Aside from the shouting effect, there are some other reasons why we don’t use all caps in everyday writing. If only capital letters are used in a piece of writing, nuance is lost. Numerous studies conducted over the decades (since as early as 1914) also suggest that text written in all capitals takes more time and effort to read than text in standard sentence case. That’s because people recognize words more easily by their contours. Lowercase words show the highs and lows of letter-extenders (like d and p). Words in all caps have a uniform rectangular shape.

In large part due to these reasons, a few professional institutions that traditionally communicated in all capital letters, like the National Weather Service and the Navy, are bidding all caps farewell. But, should we all? NO.

How to captivatingly use all caps

All caps certainly has a place in writing today—and it has many defenders, particularly young people and those who think netiquette is old news. 
So, while contentious, all caps has its uses. No, you don’t want to write your thesis in all caps. You probably don’t want to write a full paragraph in all caps, either; but in informal communications—especially ones with friends—all caps is your friend.

Keep all caps casual. Don’t throw it around willy-nilly, and try to dissuade it from rearing its excitable head in formal writing. Use italics or bold to provide a more mature emphasis; a restrained significance that says, “Yes, I’m distinguished, but I don’t need to brag about it.”

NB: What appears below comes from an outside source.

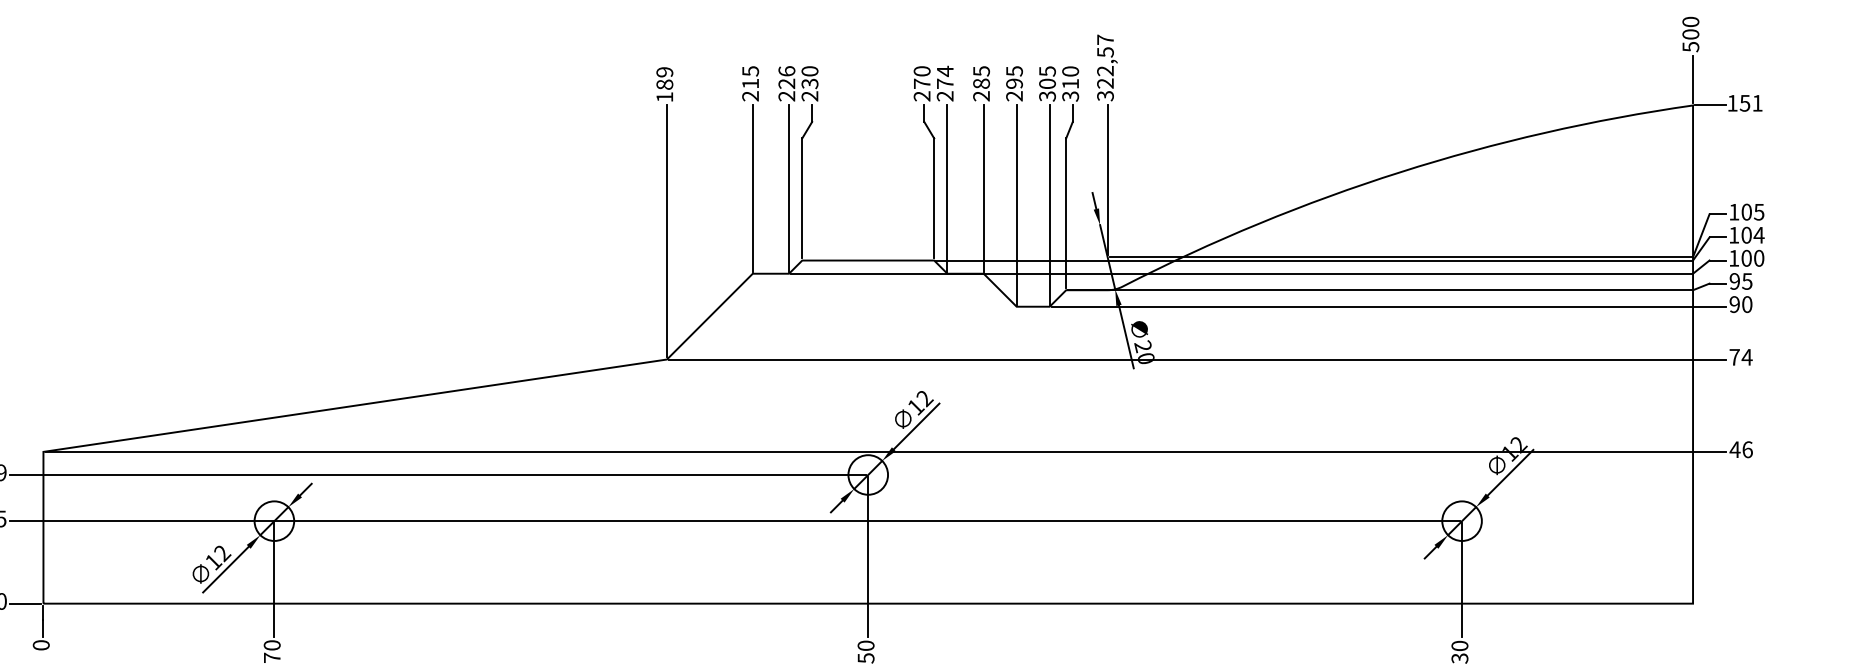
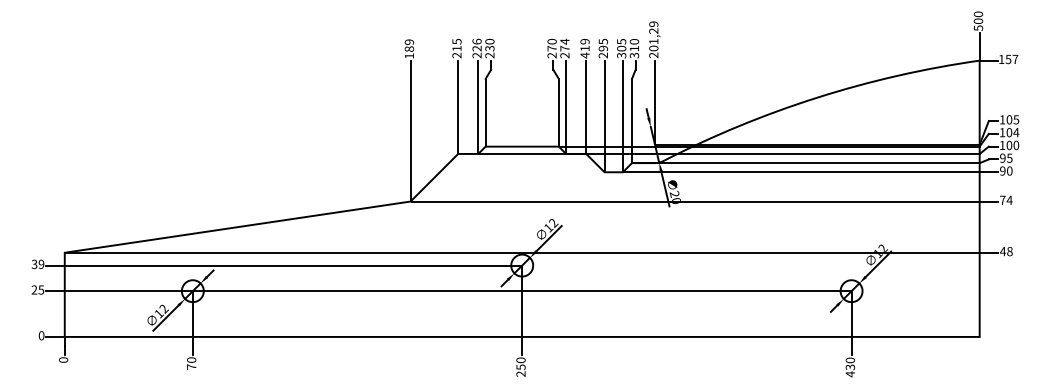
text: (1104, 67) -> (653, 39), 322,57 -> 201,29
text: (980, 83) -> (584, 48), 285 -> 419
text: (1757, 101) -> (1015, 58), 151 -> 157
text: (1746, 449) -> (1009, 251), 46 -> 48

When an emotional outpouring of text is appropriate, all caps is a form of emphasis that joins italics and bold. When your real voice, body, and face are absent (i.e., on the internet), all caps can convey the following:

Passion: “PESTO IS MY LIFE”

Excitement: “I CAN’T WAIT!”

Excitement-bordering-on-manic-hyperventilation: “OH MY GOOOOOOD! WHAAAA?!! GET OUUUUUUT!!! I CAN’T WAIT!!!!”

Amped displeasure: “I’M SO SICK OF MEATLOAF”

Raising the volume on a word (just a smidge, not a shout): “She didn’t shower for six WEEKS.”

Emphatic gah: GAH (also AGH, BAAH, BAGH, ARGH, GRR)

Sarcasm: “Root canal? LOVE IT”

Variations on emphatic questioning: “What the hell were you THINKING?” and “What the HELL were you thinking?”